Roberta Botto
Botto&Bruno
“The ballad of forgotten places”
Roberta Botto “The ballad of forgotten places”
Botto&Bruno. The ballad of forgotten places, è un progetto promosso dalla Fondazione Merz vincitore della III edizione del bando Italian Council (2018), concorso ideato dalla Direzione Generale Arte e Architettura contemporanee e Periferie urbane (DGAAP) del Ministero per i Beni e le Attività Culturali, per promuovere l’arte contemporanea italiana nel mondo.
La Fondazione non è nuova al sostegno dell’arte italiana in ambito internazionale e da sempre lavora alla costruzione di dialoghi e relazioni tra popoli e culture. Tra questi uno dei più rilevanti dal punto di vista culturale e sociale riguarda i paesi dell’area mediterranea che da qualche tempo sono protagonisti di un vasto dibattito culturale e artistico. Le stesse differenze, a volte vere e proprie divisioni, tra Paesi dell’Unione, sono interessante ambito di riflessione che alcuni noti artisti stanno analizzando e portando nel proprio lavoro. La cura dei luoghi e delle comunità deve partire anche dalle periferie dell’Europa. Non possiamo infatti immaginare un’Europa ospitale, capace e ambientalista prescindendo dall’analisi delle diseguaglianze che la stanno frammentando sempre più.
In questo senso la Fondazione ha individuato negli artisti Botto&Bruno gli interlocutori ideali per la scrittura di un nuovo progetto.
L’opera è allestita al primo piano della Galleria Sabauda, nella Sala degli Stucchi, in un ambiente caratterizzato da un’esuberanza decorativa neobarocca.
Si tratta di un’installazione dalla natura migrante, che riunisce le tracce e i segni del tempo e delle culture che l’hanno modellata e costruita. Nella visione di Botto&Bruno «i luoghi marginali hanno bisogno di essere protetti e curati e soprattutto hanno bisogno che le persone si attivino a conservarne la memoria».

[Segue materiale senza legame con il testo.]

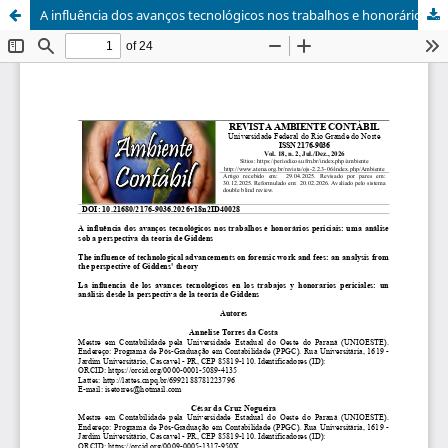
A influência dos avanços tecnológicos nos trabalhos e honorários periciais: uma análise sob a perspectiva da teoria de Giddens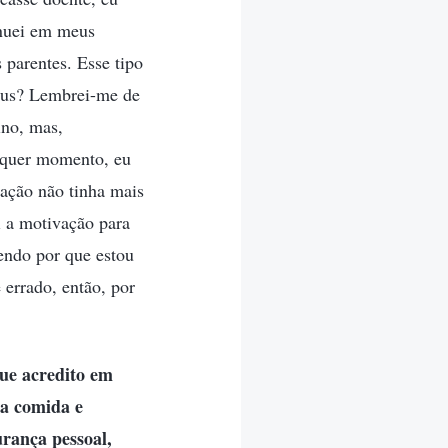
enuei em meus
 parentes. Esse tipo
Deus? Lembrei-me de
ino, mas,
alquer momento, eu
nação não tinha mais
i a motivação para
endo por que estou
 errado, então, por
que acredito em
ha comida e
rança pessoal,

Ispirandosi alle parole di Marc Augé per il quale «il nostro tempo non produce più rovine perché non ne ha il tempo», gli artisti hanno concepito una struttura che evoca una rovina contemporanea, le cui pareti esterne costituiscono i resti di un’architettura modernista e dell’utopia che rappresenta.

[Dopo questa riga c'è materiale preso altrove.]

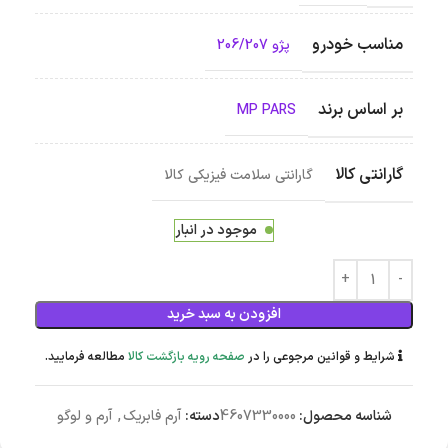
مناسب خودرو
پژو 206/207
بر اساس برند
MP PARS
گارانتی کالا
گارانتی سلامت فیزیکی کالا
موجود در انبار
افزودن به سبد خرید
شرایط و قوانین مرجوعی را در
صفحه رویه بازگشت کالا
مطالعه فرمایید.
شناسه محصول:
4607330000
دسته:
آرم فابریک
,
آرم و لوگو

L’opera è concepita come una struttura praticabile di grandi dimensioni al cui interno, dalle pareti al pavimento, si dispiega l’immagine di un paesaggio suburbano denso di ossidazioni, macchie e reperti, trasformato in una sorta di dagherrotipo dall’azione del tempo. Al centro dello spazio, sopra un basamento, un libro d’artista di trecento pagine raccoglie una serie di fotografie scattate dagli artisti in venti anni di lavoro, modificate pittoricamente con la stessa tecnica delle immagini a parete, che testimoniano luoghi scomparsi, alterati e dimenticati.
«L’idea di una casa che seppur fragile, diroccata, scelga di proteggere la memoria di questi luoghi perduti» – spiegano Botto&Bruno – «ci sembra l’unica via per poter costruire le basi per un nuovo e più costruttivo approccio per affrontare le problematiche sull’ambiente».
The ballad of forgotten places si configura dunque come una profonda riflessione sulla contemporaneità e sul ruolo dell’arte quale strumento, non solo di lettura o narrazione della società, ma anche indispensabile motore di trasformazione estetica del presente.